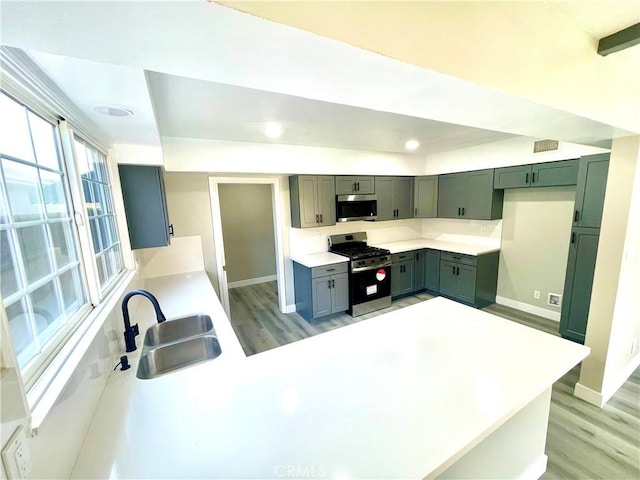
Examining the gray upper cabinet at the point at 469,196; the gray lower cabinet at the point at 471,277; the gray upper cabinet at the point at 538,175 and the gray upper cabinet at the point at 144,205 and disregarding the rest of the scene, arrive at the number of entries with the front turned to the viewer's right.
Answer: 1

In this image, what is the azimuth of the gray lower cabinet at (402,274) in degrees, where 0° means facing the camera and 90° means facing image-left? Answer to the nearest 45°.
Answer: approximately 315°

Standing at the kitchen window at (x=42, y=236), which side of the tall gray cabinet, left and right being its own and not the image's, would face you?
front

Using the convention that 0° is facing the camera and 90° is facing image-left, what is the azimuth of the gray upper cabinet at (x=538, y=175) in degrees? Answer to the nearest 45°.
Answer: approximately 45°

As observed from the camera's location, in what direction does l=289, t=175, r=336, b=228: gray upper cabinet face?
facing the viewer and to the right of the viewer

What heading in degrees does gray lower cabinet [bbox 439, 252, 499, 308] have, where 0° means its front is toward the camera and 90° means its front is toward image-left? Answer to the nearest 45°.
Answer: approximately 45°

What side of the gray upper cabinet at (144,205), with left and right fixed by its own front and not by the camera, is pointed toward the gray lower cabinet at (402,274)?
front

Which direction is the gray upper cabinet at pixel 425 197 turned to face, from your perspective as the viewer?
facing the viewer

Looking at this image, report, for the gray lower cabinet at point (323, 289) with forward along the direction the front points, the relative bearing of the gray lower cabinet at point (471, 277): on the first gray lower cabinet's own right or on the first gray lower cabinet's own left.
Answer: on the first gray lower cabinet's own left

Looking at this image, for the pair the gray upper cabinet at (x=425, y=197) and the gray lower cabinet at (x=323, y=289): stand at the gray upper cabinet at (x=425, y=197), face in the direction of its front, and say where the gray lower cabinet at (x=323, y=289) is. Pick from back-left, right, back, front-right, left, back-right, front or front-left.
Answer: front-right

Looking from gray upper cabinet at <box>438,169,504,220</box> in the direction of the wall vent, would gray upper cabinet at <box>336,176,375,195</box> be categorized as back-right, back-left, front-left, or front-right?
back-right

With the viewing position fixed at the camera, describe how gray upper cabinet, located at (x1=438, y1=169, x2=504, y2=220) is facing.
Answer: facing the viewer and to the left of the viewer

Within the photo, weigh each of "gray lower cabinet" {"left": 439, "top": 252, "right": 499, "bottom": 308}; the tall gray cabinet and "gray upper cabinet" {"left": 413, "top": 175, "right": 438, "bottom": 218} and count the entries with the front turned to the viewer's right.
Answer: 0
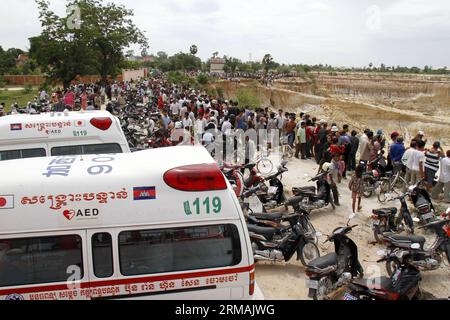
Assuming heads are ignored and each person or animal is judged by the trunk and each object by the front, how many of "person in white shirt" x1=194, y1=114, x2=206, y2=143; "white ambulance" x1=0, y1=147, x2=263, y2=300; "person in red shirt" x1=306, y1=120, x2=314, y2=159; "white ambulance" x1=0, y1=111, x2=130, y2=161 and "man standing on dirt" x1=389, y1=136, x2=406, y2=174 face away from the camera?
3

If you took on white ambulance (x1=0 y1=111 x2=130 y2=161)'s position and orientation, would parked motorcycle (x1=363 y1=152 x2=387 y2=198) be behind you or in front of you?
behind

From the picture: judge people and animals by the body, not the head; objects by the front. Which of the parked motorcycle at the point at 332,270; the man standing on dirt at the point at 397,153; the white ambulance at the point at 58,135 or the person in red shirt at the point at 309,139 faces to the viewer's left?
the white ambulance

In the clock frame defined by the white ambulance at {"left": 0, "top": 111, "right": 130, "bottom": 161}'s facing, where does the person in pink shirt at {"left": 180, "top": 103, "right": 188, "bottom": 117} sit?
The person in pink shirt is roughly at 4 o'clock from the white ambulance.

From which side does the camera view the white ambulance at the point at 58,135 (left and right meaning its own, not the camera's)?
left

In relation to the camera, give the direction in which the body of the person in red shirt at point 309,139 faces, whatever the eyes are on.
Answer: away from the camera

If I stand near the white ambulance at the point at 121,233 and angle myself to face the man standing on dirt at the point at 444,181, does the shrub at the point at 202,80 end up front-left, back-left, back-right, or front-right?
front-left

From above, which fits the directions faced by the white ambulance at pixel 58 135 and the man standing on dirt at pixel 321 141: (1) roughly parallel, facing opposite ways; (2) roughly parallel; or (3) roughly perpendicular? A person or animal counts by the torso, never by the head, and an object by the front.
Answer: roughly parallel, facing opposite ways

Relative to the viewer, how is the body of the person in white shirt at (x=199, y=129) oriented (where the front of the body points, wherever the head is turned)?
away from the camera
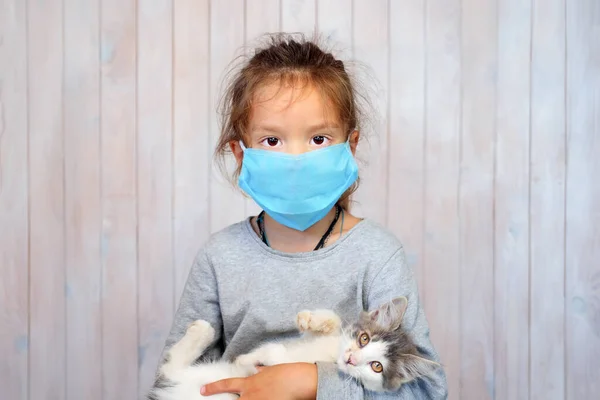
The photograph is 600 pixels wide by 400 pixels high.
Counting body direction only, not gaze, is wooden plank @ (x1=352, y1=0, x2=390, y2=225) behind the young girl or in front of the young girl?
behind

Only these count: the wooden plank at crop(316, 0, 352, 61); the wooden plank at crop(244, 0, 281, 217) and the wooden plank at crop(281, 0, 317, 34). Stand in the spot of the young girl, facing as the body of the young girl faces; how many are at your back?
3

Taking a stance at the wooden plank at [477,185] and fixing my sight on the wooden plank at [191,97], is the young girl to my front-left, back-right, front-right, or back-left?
——
**Exercise:** Go through the entries above and write them out again exactly, images left behind.

**Solution for this exercise:**
Examining the gray upper cabinet at the point at 469,196; the gray lower cabinet at the point at 471,277; the gray upper cabinet at the point at 538,175 and the gray upper cabinet at the point at 144,205 and disregarding the rest of the scene, arrive at the number of entries with the front turned to the viewer's right.
Answer: 1

In this image, what is the azimuth of the gray lower cabinet at (402,274) in degrees, where 0° means facing the camera and 90° means facing image-left? Answer to the nearest 45°.
Answer: approximately 315°

Standing at the kitchen window at (x=42, y=236), which side of the tall gray cabinet, left and right being its own and not the image's, would face you?
front

Using the convention that 0° is facing the camera and 90° is facing image-left, what is the azimuth of the gray upper cabinet at (x=538, y=175) in degrees? Answer to the nearest 45°.
Answer: approximately 45°

As observed from the camera's location, in what direction does l=289, t=175, r=336, b=228: gray upper cabinet face?
facing the viewer and to the right of the viewer

What heading in degrees does gray lower cabinet [bbox 439, 252, 499, 308] have, where 0° means its front is toward the camera and 90° means its front is toward image-left? Answer to the nearest 45°.
Answer: approximately 45°

What side of the gray upper cabinet at (144,205), with left and right fixed by its own front and not by the camera, is pointed toward the gray lower cabinet at (402,274)?
front

Which direction is the gray upper cabinet at pixel 425 197 turned to face, from your perspective as the viewer?
facing the viewer

Looking at this image, report, for the gray lower cabinet at point (323, 289) with forward along the direction the front points, the relative bearing of the gray lower cabinet at point (471, 277): on the first gray lower cabinet's own right or on the first gray lower cabinet's own left.
Answer: on the first gray lower cabinet's own left

Looking at this image, for the pair the gray upper cabinet at (x=425, y=197) and the gray lower cabinet at (x=323, y=289): stand at the gray upper cabinet at (x=425, y=197), face in the direction of its front, and say where the gray lower cabinet at (x=323, y=289) is. Pick from back-left, right, back, front-right, left, back-right, front or front-left.
Answer: front-right

Looking from gray upper cabinet at <box>438,169,504,220</box> in the direction of the wall vent, would gray upper cabinet at <box>336,176,375,195</box> be categorized as back-right, back-left, front-left, or front-right?
back-right

With the viewing position fixed at the camera, describe how gray upper cabinet, located at (x1=438, y1=169, x2=504, y2=220) is facing.
Answer: facing the viewer and to the left of the viewer

Within the photo, weigh each of "gray lower cabinet" {"left": 439, "top": 252, "right": 499, "bottom": 308}; the tall gray cabinet and "gray upper cabinet" {"left": 413, "top": 175, "right": 438, "bottom": 218} and count the entries with the front turned to the viewer's right.
Answer: 0
Assuming heads are ignored and each person or animal is judged by the trunk and each object by the front, how many of "person in white shirt" x1=194, y1=114, x2=206, y2=143; "white ambulance" x1=0, y1=147, x2=263, y2=300; "person in red shirt" x1=306, y1=120, x2=314, y2=159; "white ambulance" x1=0, y1=111, x2=130, y2=161 and "man standing on dirt" x1=389, y1=136, x2=406, y2=174 face away from the camera?
3

If you took on white ambulance (x1=0 y1=111 x2=130 y2=161)'s position and orientation, would parked motorcycle (x1=363 y1=152 x2=387 y2=198) be behind you or in front of you?
behind

From the picture: judge people and animals by the body, not the head; objects by the front. Which of the parked motorcycle at the point at 332,270; the man standing on dirt at the point at 397,153; the white ambulance at the point at 58,135 or the person in red shirt at the point at 309,139 faces to the viewer's left?
the white ambulance

In the clock frame defined by the white ambulance at {"left": 0, "top": 111, "right": 130, "bottom": 161}'s facing, where does the person in pink shirt at {"left": 180, "top": 103, "right": 188, "bottom": 117} sit?
The person in pink shirt is roughly at 4 o'clock from the white ambulance.

From which side does the camera view the white ambulance at the point at 58,135 (left and right meaning its own, not the camera's)?
left

In relation to the camera, give the direction in which the body of the person in red shirt at point 309,139 faces, whatever the eyes are on.
Answer: away from the camera

If I stand near the white ambulance at the point at 121,233 and angle myself to face the man standing on dirt at the point at 444,181, does the shrub at the point at 202,80 end up front-left, back-left, back-right, or front-right?
front-left

From above, which fits the directions faced by the white ambulance at pixel 58 135 and the man standing on dirt at pixel 321 141: (1) roughly parallel, facing opposite ways; (2) roughly parallel; or (3) roughly perpendicular? A person or animal counts by the torso, never by the head, and an object by the front.
Answer: roughly parallel, facing opposite ways

Relative to the viewer, how is the body of the person in white shirt at (x=199, y=129) oriented (where the front of the body points, wherever the head is turned)?
away from the camera
The photograph is 600 pixels wide by 400 pixels high.
Counting body direction only, not gaze, is wooden plank @ (x1=352, y1=0, x2=390, y2=225) behind the young girl or in front of the young girl?
behind

Only these count: the wooden plank at crop(316, 0, 352, 61); the wooden plank at crop(244, 0, 281, 217) and the wooden plank at crop(281, 0, 317, 34). Stand in the spot of the young girl, facing as the body of the young girl faces; how many are at your back?
3

Taking a stance at the wooden plank at [477,185] and fixing my sight on the wooden plank at [191,97], is the young girl to my front-left, back-right, front-right, or back-left?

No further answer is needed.